## What is required
Look through the records below for the line with "nose: (924, 940)". Return that line and each one after it up to and including the line with "left ear: (825, 943)", exactly.

[Keypoint coordinate data]

━━━━━━━━━━

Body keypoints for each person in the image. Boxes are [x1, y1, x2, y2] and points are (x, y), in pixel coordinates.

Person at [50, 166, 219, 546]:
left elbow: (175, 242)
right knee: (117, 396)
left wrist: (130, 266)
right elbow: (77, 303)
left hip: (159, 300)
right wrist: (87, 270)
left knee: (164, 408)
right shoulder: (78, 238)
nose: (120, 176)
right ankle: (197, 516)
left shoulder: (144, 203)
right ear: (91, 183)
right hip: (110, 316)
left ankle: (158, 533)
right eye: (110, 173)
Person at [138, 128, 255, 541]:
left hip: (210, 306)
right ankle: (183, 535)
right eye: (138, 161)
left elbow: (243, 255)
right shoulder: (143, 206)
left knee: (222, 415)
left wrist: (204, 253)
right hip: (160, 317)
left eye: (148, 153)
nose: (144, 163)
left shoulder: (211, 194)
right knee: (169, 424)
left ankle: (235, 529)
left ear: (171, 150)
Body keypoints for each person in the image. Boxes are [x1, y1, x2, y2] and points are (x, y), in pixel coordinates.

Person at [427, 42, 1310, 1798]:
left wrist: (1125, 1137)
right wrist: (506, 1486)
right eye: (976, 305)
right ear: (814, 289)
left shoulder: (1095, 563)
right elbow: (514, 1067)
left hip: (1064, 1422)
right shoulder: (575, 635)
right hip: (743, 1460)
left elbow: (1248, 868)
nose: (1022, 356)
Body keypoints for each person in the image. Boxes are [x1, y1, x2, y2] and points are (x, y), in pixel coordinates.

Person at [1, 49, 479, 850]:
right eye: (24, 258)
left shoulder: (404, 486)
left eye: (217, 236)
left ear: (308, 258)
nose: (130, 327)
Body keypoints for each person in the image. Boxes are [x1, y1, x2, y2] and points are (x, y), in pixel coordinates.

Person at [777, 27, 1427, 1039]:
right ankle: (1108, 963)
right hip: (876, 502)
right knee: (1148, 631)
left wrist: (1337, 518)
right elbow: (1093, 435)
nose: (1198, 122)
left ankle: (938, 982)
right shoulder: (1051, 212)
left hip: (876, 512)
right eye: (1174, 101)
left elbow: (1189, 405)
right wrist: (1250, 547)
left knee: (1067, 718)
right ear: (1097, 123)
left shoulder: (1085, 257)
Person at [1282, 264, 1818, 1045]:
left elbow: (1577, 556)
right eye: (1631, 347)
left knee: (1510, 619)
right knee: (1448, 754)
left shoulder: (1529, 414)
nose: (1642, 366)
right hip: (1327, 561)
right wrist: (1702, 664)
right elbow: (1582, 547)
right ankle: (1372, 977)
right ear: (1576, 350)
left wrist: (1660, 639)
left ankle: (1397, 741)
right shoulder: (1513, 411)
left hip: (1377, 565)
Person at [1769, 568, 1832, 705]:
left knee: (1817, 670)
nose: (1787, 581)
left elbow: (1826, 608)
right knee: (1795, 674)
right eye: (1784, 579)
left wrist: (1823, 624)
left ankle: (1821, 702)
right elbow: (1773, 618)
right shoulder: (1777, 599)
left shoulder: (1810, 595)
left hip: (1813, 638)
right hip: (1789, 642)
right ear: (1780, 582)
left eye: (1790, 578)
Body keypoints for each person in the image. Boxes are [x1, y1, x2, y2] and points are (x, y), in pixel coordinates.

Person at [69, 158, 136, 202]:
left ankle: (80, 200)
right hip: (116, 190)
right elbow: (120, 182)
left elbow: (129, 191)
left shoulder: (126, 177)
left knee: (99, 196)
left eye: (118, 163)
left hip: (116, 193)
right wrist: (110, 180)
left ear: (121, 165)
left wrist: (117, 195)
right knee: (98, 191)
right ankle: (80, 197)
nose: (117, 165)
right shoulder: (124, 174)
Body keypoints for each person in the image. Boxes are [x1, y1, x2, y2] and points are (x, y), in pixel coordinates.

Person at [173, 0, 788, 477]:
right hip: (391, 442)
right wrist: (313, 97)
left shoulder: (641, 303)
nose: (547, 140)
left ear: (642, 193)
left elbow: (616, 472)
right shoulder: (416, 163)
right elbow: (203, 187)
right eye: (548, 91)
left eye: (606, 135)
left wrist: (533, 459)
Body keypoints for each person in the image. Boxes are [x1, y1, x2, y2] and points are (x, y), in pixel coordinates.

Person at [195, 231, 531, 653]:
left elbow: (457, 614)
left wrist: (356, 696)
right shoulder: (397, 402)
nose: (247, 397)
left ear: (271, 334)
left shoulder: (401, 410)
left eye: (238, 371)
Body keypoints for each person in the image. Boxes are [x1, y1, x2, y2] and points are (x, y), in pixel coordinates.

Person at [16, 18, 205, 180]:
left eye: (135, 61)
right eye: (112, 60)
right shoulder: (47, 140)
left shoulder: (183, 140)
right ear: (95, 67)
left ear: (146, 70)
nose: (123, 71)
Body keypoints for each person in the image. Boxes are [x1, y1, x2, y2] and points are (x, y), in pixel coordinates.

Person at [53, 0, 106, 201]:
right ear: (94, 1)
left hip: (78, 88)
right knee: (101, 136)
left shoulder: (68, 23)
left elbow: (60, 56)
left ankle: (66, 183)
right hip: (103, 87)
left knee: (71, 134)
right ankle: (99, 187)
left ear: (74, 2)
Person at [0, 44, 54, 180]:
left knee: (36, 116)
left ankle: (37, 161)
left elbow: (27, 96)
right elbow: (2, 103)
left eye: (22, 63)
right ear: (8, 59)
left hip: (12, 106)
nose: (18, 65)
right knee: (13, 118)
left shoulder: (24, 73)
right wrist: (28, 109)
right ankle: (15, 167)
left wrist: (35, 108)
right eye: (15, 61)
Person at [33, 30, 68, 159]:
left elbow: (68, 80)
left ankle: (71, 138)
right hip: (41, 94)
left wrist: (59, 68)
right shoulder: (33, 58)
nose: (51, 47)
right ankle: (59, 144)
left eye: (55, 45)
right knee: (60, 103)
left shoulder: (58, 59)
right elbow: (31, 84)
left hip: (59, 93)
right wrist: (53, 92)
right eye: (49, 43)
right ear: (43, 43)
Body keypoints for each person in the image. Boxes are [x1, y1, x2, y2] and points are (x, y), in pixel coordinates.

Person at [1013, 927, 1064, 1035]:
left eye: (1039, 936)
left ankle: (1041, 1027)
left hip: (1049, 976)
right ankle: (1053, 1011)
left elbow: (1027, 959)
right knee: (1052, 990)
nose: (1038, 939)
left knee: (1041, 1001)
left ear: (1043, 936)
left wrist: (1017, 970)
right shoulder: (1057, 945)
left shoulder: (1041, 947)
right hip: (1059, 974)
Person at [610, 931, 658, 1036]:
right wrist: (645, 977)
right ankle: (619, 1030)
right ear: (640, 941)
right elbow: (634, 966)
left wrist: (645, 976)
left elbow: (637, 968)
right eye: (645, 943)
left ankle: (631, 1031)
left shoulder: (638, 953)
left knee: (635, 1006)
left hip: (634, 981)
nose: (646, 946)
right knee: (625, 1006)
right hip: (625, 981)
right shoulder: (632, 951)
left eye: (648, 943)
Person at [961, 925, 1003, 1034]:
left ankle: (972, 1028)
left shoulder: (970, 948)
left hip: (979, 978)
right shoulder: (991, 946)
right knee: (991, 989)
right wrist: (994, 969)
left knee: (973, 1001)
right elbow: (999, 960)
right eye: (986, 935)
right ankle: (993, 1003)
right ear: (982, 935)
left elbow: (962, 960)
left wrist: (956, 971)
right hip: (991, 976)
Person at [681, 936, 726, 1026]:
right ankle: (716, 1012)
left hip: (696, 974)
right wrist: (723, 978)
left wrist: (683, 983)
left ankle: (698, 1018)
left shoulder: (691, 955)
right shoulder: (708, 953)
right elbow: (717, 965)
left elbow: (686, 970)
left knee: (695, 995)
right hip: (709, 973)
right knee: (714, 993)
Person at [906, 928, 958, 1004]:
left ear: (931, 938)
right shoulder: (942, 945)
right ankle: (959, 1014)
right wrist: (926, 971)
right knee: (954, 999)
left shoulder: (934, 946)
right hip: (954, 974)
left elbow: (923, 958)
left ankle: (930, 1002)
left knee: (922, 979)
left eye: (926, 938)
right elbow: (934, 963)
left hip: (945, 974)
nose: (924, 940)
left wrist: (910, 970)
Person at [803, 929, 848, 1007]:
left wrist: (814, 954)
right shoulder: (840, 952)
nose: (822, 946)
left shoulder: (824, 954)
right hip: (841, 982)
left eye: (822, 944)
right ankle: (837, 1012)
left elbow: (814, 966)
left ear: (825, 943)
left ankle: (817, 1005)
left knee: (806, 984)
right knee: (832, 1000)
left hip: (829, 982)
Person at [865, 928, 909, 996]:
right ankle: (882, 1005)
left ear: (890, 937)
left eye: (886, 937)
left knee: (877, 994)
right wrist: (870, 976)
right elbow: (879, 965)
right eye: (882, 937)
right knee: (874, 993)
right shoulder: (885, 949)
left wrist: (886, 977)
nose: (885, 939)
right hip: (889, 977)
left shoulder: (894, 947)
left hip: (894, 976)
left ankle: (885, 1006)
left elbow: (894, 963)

━━━━━━━━━━

## Response
nose: (924, 940)
left wrist: (910, 970)
Person at [803, 929, 848, 1007]:
left wrist: (814, 954)
right shoulder: (840, 952)
nose: (822, 946)
left shoulder: (824, 954)
right hip: (841, 982)
left eye: (822, 944)
right ankle: (837, 1012)
left elbow: (814, 966)
left ear: (825, 943)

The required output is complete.